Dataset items
# # # # #

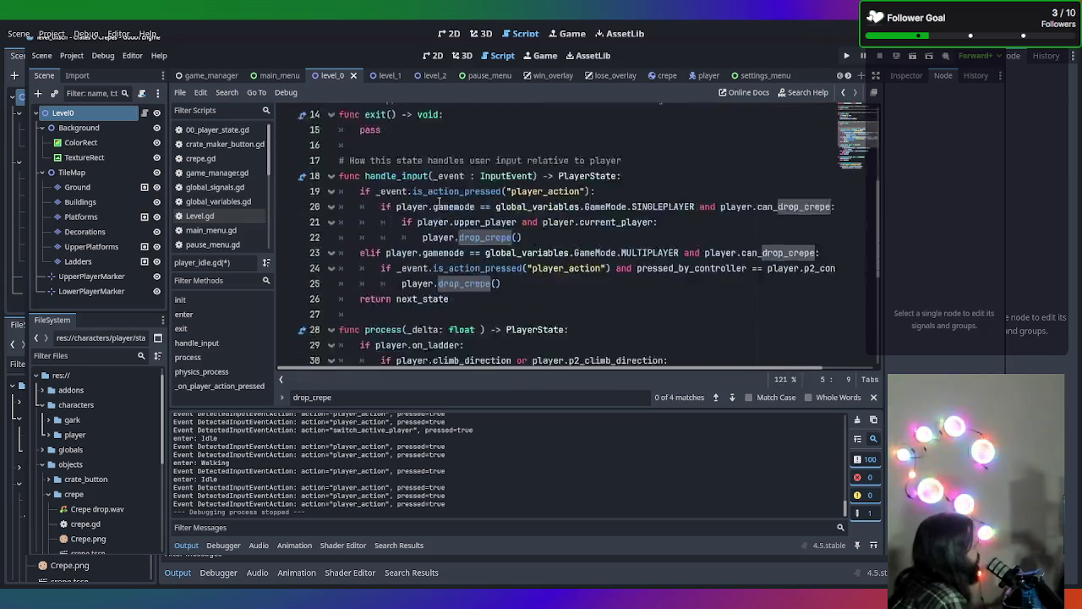
left_click_drag(577, 328, 297, 287)
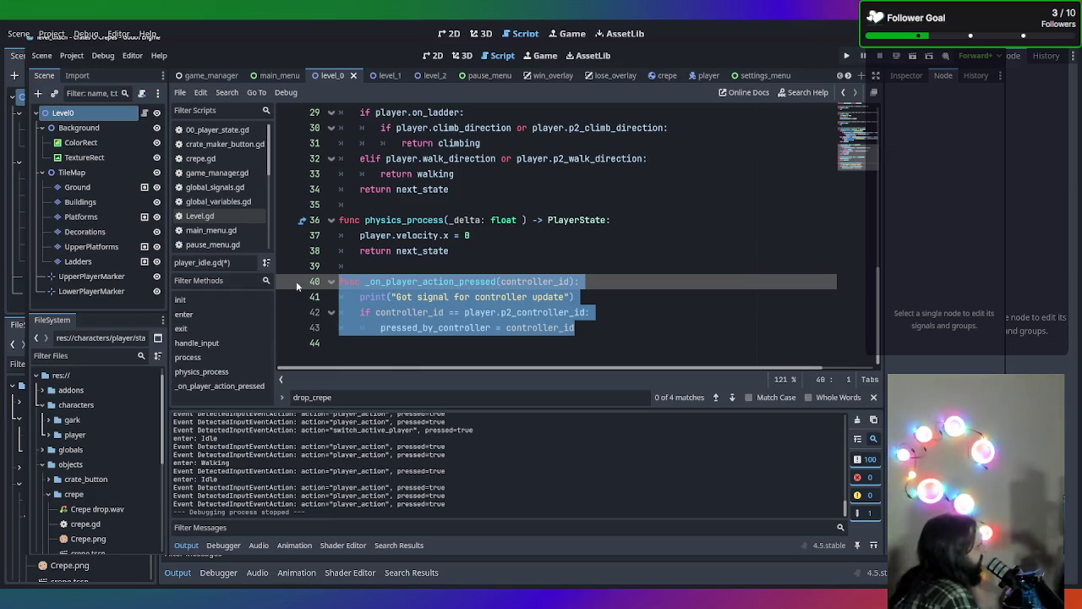
key("BackSpace")
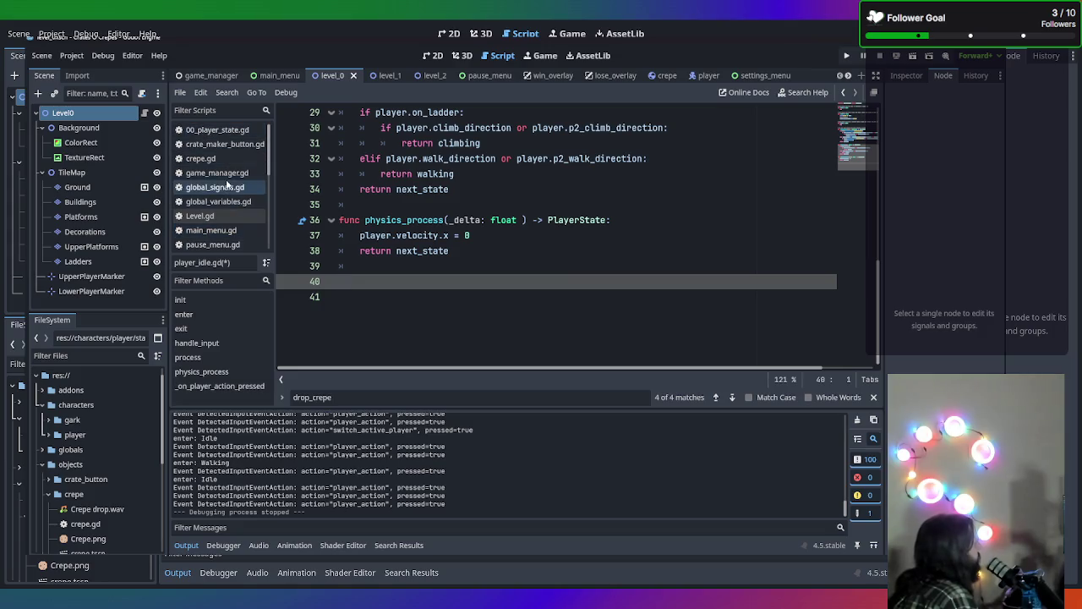
Paste the _on_player_action_pressed handler at the end of 00_player_state.gd and tidy its blank lines
left_click(225, 132)
scroll(329, 203, "down", 9)
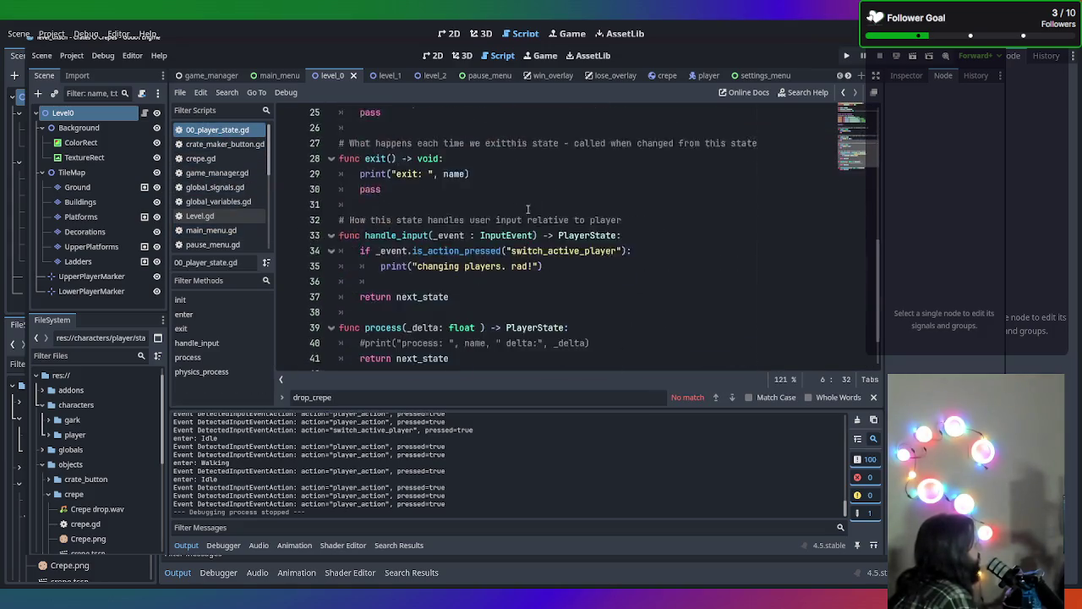
left_click(501, 355)
key("ctrl+v")
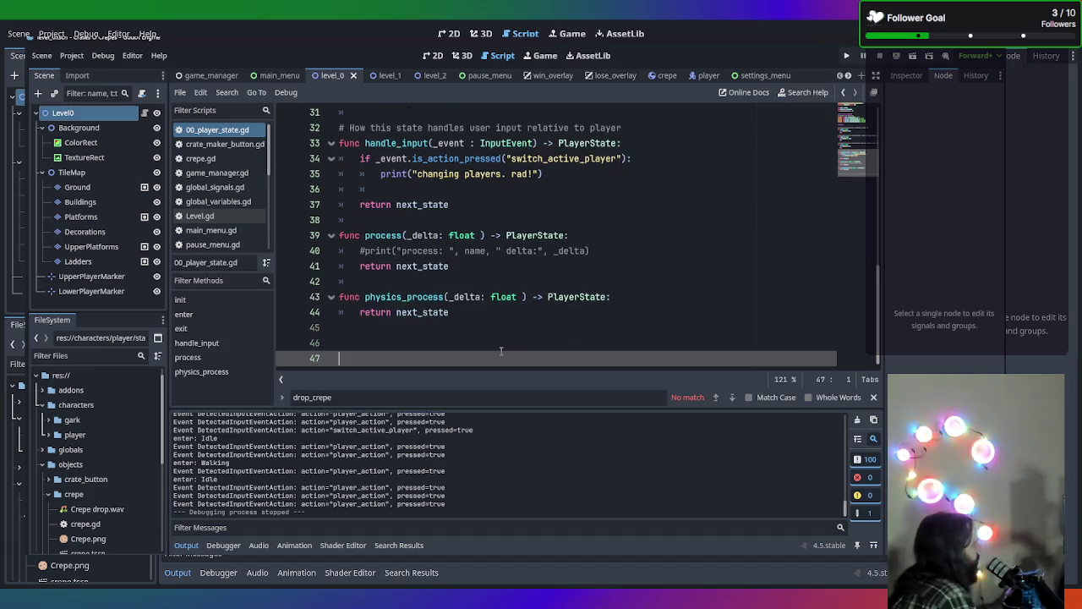
left_click(441, 311)
key("Up")
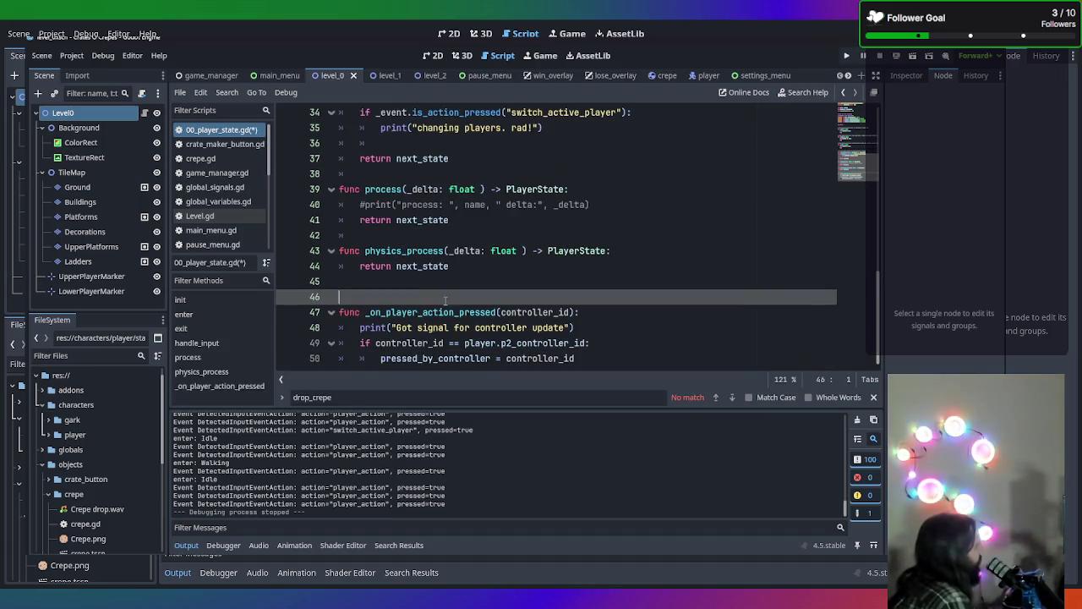
key("BackSpace")
scroll(443, 308, "up", 3)
scroll(446, 308, "down", 3)
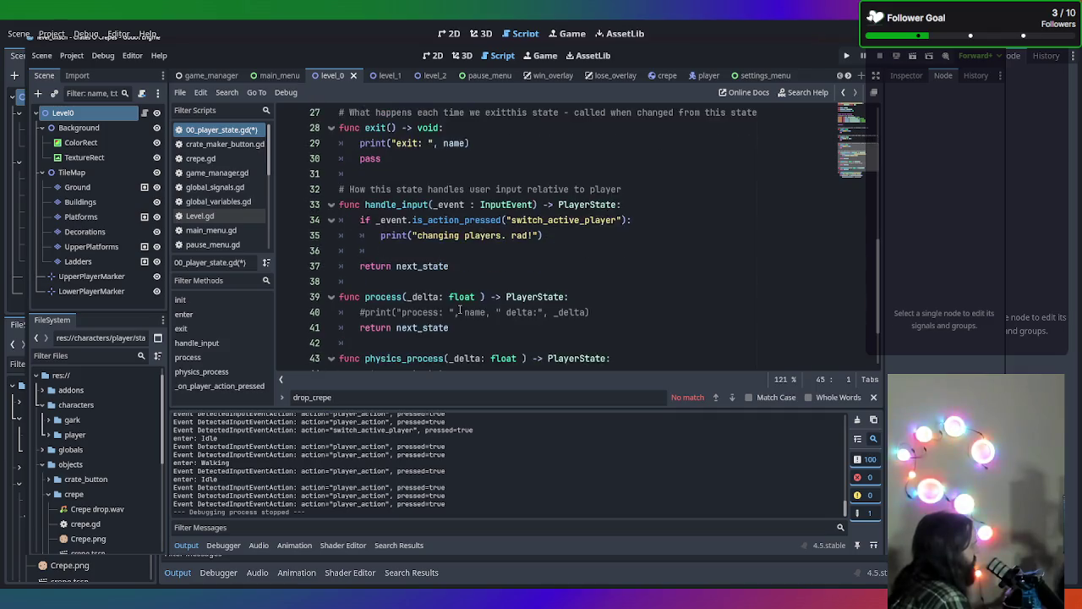
key("Return")
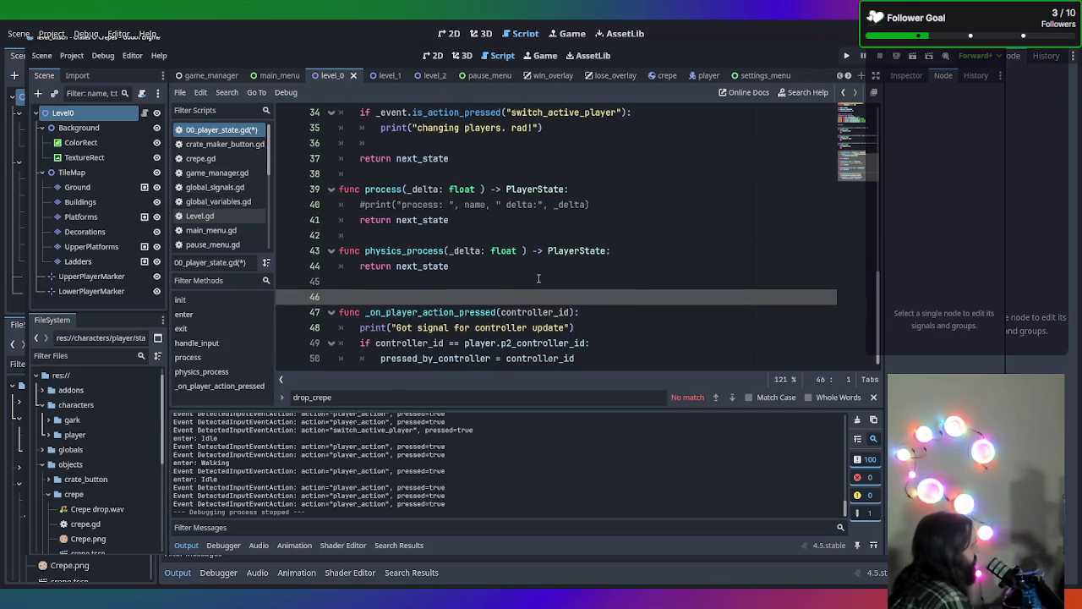
scroll(538, 278, "up", 10)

# # # # #

## AIM OF THE EXERCISE
No picture should be included when the data are set down again exactly.

## EXPECTED ANSWER
left_click_drag(577, 328, 297, 287)
key("BackSpace")
Paste the _on_player_action_pressed handler at the end of 00_player_state.gd and tidy its blank lines
left_click(225, 132)
scroll(329, 203, "down", 9)
left_click(501, 355)
key("ctrl+v")
left_click(441, 311)
key("Up")
key("BackSpace")
scroll(443, 308, "up", 3)
scroll(446, 308, "down", 3)
key("Return")
scroll(538, 278, "up", 10)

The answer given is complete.